Studies have shown that iPad users tend to lean back when on the device, diving deep into long-form news, entertainment and even advertising (see here, here and here for some data). Watchup, a video news app for the iPad, hopes to capitalize on this trend.
The soon-to-launch app, which won a prestigious Knight Foundations News Challenge award earlier this week, wants to make it easier for news junkies to find compelling, high-quality videos.
“We live in a world where users are bombarded by an ocean of information,” Watchup chief executive Adriano Farano told me. “We want to make sure that media brands can still play the role of the lighthouse in this ocean. Watchup will be an oasis of good content.”

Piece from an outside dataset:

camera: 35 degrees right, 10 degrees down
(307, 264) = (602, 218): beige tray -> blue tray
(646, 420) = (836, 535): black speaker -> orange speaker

Watchup will work by allowing users to create their own personalized “newscasts,” with videos from some of the top news outlets around the world. The app will be free and will generate revenue through advertising, with the hope that the calibre of videos will attract top dollar. You can view a demo of the app here:
In emphasizing the prestige and specificity of its videos, Watchup is trying to separate itself from the other online video sites. The heavily-curated Hulu has high-quality clips from major news outlets, but it also has hundreds of other types of videos to distract you. The lightly-curated YouTube is notorious for the sheer number of videos on the site, some (most?) of which are of questionable quality. Watchup wants to lead you to targeted, superior news content.
“YouTube is great when you’re searching for a video. We’re not competing with YouTube in the search business,” Farano said. “But if you’re looking for great piece of reporting on Egypt’s elections, the Euro crisis or a new scientific theory, then Watchup is the perfect place for that.”
And as tablet ownership grows, more and more people will want to lean back and watch this type of hard-hitting news on their device. In fact, Farano suggests that for many people, the TV has become too intrusive. With the iPad, on the other hand, “you can have a more intimate experience with video news.”
We now curl up to read our iPad edition of the New Yorker. We curl up to watch episodes of Girls on HBOGo. And it seems that we might soon curl up to view our nightly news. The disruption of the media industry continues.